A stopem floppem is not German for a bra blushthanks Dad for that!

Grin brilliant!!

LifeOfBriony · 19/09/2017 22:54

Another one who wanted to "help police with their enquiries". I thought I could be a trainee detective, or a public-spirited helpful member of the public.

InsomniacAnonymous · 19/09/2017 23:01

Ducknose "I only recently realised that birds have little legs like people do, and can walk about, I thought they just flew around and had a rest on a branch or something when needed."

I'm sorry, but that's really really weird! How can you not have seen that birds have legs? Confused

myjuice · 19/09/2017 23:07

When I was a kid until I was a teenager, I thought Marie Antoinette's name was Mary Anne Twanet. I had never seen it written down for some reason.

DadDadDad · 19/09/2017 23:10

But...the earth spins on an axis, an imaginary pole going through the Earth and we have defined one end as North and the other as South. Luckily (or due to physics I'm not sure) magnetism also points approximately North and South too. So I'm not sure your friend is correct really.

Luck has nothing to do with it - I assume that once scientists discovered that the Earth was a giant magnet they called one magnetic pole "north" because it is near the physical north pole.

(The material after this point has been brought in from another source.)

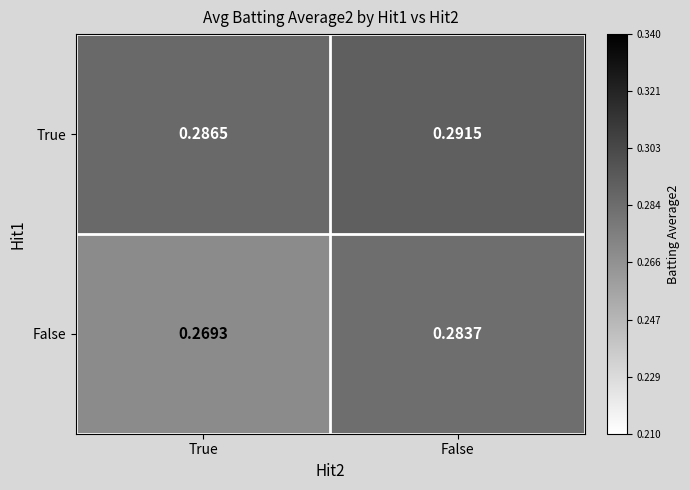

List the series in order of their peak value, lowest first.

False, True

This might blow your mind: the magnetic poles move around. (I believe magnetic compasses point to a spot somewhere around Canada). Every so often the magnetic poles completely flip, reversing the Earths's magnetic field. Happens every few hundreded thousand yeears, I think. Could have nasty implications for life if it happens again.

DadDadDad · 19/09/2017 23:13

But I think the point being made is that it's just a historical accident that we think of north as "top". We could equally show maps of the world with Australia at the top and Europe at the bottom, and if we'd all grown up with that, we would think of the South as being "top".

zwellers · 19/09/2017 23:16

Ducknose. Its true flamingos get their pink colour from eating brine shrimp and algae (different from shrimp we eat). The brine shrimp contains a dye that accumulates in the feathers. If zoo flamingos don't get supplements with the pigment in don't stay pink.

MyPatronusIsAUnicorn · 19/09/2017 23:18

I'm not sure I get the car heater one? You turn engine on, if you put fan onto hot, it won't get hot because the engine is cold and takes a while to warm up as the engine has been running for longer? Is that right because that's what I thought?

I also used to think the same about the channel tunnel being just in the sea and couldn't work out how they got the water out.

Also thought Sinn Fein was a person, think I was a bit young when that was all going on.

Biggreygoose · 19/09/2017 23:18

I'm sure I read somewhere that spacesuits have a small patch of velcro on the inside of the helmet to help with the "itchy nose whilst floating in the vast expanse of the cosmos" issue.

zwellers · 19/09/2017 23:19

I thought gammon was old bacon. Like if you left bacon lying around enough is became gammon. Also didn't realise that (ox) tounge actually was a tongue until about 14. I liked it up until that point but haven't been able to eat it since.

GingerLemonTea · 19/09/2017 23:21

The moon doesn't emit its own light Shock

wellyclad · 19/09/2017 23:22

This thread just made me think of the last time we went to the Zoo.

I overheard two teenagers talking:
Teen1: "oh my god, look at that gigantic rabbit!!"
Teen 2: "mate, that's a kangaroo"

Brilliant

BeansOnToastWithCheese · 19/09/2017 23:29

I was ASTOUNDED to find out that Scandinavia isn't a country. Made my ex DP roar with laughter.